## Supplied text:
The title kind of says it all, but there are far more serious consequences to the price of oil reaching $126/barrel, or wheat, corn, rice, soybeans, copper et al reaching exorbitantly inflated prices than Cisco or Juniper Systems or Yahoo stock behaving similarly, as they did in the late 1990's.
Commodities are things the "real" economy needs and uses to function. Commodities have "use" value. Stocks have only "exchange" value.
Nobody needs to buy Cisco at $90 per share. But people do need to buy oil at $126 per barrel.
I'll try writing further articles on the fungibility of various commodities--e.g., coffee vs. tea--but for now I'll only comment thus: Essential commodities are too important to the literal survival of the world to be treated as if they were common shares of Microsoft, mere vehicles of financial speculation. And these essential raw materials are now being transformed into speculative investment vehicles, probably through the ingenious proliferation of derivatives and the sudden attraction by "investors" to commodities as a better store of value than alternative investments.

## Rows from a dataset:

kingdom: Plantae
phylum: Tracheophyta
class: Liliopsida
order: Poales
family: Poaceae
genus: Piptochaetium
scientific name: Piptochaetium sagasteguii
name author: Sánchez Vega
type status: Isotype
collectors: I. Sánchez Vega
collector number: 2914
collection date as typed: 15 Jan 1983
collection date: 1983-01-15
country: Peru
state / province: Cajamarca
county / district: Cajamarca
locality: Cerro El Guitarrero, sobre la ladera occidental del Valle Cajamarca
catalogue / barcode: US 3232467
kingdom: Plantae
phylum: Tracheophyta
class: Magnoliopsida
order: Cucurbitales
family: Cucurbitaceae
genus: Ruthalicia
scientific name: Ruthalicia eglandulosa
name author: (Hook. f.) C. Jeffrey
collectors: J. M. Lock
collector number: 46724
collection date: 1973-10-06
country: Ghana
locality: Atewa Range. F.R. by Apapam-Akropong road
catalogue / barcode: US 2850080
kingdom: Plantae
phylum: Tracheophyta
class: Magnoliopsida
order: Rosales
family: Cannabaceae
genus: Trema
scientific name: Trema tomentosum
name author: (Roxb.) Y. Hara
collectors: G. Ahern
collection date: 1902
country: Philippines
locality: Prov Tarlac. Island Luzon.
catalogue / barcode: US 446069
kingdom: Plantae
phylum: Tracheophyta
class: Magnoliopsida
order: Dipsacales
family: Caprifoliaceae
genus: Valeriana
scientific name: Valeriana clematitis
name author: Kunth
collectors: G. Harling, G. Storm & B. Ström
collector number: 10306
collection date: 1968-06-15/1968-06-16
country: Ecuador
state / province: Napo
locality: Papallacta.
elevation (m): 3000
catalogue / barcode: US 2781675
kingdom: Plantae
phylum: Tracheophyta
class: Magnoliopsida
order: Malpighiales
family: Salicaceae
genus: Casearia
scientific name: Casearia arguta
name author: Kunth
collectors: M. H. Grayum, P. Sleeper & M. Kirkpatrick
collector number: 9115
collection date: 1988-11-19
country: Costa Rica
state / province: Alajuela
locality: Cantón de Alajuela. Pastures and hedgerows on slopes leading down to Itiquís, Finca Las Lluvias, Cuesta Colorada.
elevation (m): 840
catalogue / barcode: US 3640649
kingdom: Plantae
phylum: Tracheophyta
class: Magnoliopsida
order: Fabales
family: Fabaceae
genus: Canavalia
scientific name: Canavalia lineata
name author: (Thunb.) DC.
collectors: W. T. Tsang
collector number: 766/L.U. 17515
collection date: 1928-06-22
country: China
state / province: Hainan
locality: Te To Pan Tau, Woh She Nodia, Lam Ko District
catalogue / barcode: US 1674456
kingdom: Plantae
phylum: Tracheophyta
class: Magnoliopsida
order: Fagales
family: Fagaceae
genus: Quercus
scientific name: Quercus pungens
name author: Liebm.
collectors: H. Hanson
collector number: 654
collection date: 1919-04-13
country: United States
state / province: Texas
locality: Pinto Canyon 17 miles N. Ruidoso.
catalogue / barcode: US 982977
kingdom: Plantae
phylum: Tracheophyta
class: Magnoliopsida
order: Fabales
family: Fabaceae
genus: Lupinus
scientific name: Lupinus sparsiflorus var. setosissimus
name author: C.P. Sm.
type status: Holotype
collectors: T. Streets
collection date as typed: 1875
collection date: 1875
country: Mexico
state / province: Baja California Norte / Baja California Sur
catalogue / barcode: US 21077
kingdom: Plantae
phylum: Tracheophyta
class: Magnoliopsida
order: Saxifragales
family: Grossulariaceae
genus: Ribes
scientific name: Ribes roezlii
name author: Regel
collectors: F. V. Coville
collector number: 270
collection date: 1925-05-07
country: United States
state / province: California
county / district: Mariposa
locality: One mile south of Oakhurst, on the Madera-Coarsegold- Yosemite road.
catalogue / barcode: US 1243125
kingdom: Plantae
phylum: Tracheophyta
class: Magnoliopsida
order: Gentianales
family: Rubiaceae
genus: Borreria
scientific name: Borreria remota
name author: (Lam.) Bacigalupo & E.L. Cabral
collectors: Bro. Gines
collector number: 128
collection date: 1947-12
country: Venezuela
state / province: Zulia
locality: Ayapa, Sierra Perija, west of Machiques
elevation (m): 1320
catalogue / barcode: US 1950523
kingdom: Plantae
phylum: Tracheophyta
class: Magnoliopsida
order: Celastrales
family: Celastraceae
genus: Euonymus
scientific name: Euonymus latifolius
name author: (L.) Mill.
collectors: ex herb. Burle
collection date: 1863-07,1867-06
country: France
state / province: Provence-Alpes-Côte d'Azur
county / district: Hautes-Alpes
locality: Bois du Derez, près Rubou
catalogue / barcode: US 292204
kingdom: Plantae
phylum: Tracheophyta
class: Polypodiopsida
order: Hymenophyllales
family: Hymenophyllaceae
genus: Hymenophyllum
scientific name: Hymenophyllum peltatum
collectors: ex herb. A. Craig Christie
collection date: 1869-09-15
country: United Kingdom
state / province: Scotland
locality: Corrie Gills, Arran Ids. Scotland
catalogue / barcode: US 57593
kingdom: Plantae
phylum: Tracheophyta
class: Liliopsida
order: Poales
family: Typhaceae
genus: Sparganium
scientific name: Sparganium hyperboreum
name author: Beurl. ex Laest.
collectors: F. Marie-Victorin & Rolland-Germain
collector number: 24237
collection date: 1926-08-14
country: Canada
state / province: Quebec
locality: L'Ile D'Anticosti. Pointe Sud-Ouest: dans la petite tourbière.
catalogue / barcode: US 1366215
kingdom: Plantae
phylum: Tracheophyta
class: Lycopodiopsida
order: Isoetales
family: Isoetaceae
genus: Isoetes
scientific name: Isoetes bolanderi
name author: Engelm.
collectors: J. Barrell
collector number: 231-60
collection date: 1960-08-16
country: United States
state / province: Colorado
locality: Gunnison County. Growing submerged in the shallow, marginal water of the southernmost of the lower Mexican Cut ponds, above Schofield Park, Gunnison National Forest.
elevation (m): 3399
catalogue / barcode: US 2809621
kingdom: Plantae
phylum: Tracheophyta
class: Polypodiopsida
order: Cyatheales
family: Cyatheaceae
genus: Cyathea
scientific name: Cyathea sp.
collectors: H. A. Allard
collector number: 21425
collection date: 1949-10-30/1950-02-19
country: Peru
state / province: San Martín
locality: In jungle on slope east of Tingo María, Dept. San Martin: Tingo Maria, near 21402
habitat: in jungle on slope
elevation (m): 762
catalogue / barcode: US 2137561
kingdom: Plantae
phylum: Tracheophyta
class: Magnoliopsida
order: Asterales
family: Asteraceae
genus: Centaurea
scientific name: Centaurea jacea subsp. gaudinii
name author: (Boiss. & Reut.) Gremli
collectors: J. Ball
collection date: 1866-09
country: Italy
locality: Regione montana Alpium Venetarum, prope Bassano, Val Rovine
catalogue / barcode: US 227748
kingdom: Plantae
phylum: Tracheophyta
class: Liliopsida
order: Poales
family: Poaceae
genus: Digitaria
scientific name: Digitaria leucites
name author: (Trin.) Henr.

## What to do:
1 > In the piece on commodity prices, what price per barrel of oil is given?
2 > Recast the records, starting at their first line and ending at the line containing "name author: (Hook. f.) C. Jeffrey", as a JSON list of strings with one string per line and blank lines left out.
The records bear no relation to the text.

## Solutions to the problems:
1 > $126 per barrel.

2 >
[
  "kingdom: Plantae",
  "phylum: Tracheophyta",
  "class: Liliopsida",
  "order: Poales",
  "family: Poaceae",
  "genus: Piptochaetium",
  "scientific name: Piptochaetium sagasteguii",
  "name author: Sánchez Vega",
  "type status: Isotype",
  "collectors: I. Sánchez Vega",
  "collector number: 2914",
  "collection date as typed: 15 Jan 1983",
  "collection date: 1983-01-15",
  "country: Peru",
  "state / province: Cajamarca",
  "county / district: Cajamarca",
  "locality: Cerro El Guitarrero, sobre la ladera occidental del Valle Cajamarca",
  "catalogue / barcode: US 3232467",
  "kingdom: Plantae",
  "phylum: Tracheophyta",
  "class: Magnoliopsida",
  "order: Cucurbitales",
  "family: Cucurbitaceae",
  "genus: Ruthalicia",
  "scientific name: Ruthalicia eglandulosa",
  "name author: (Hook. f.) C. Jeffrey"
]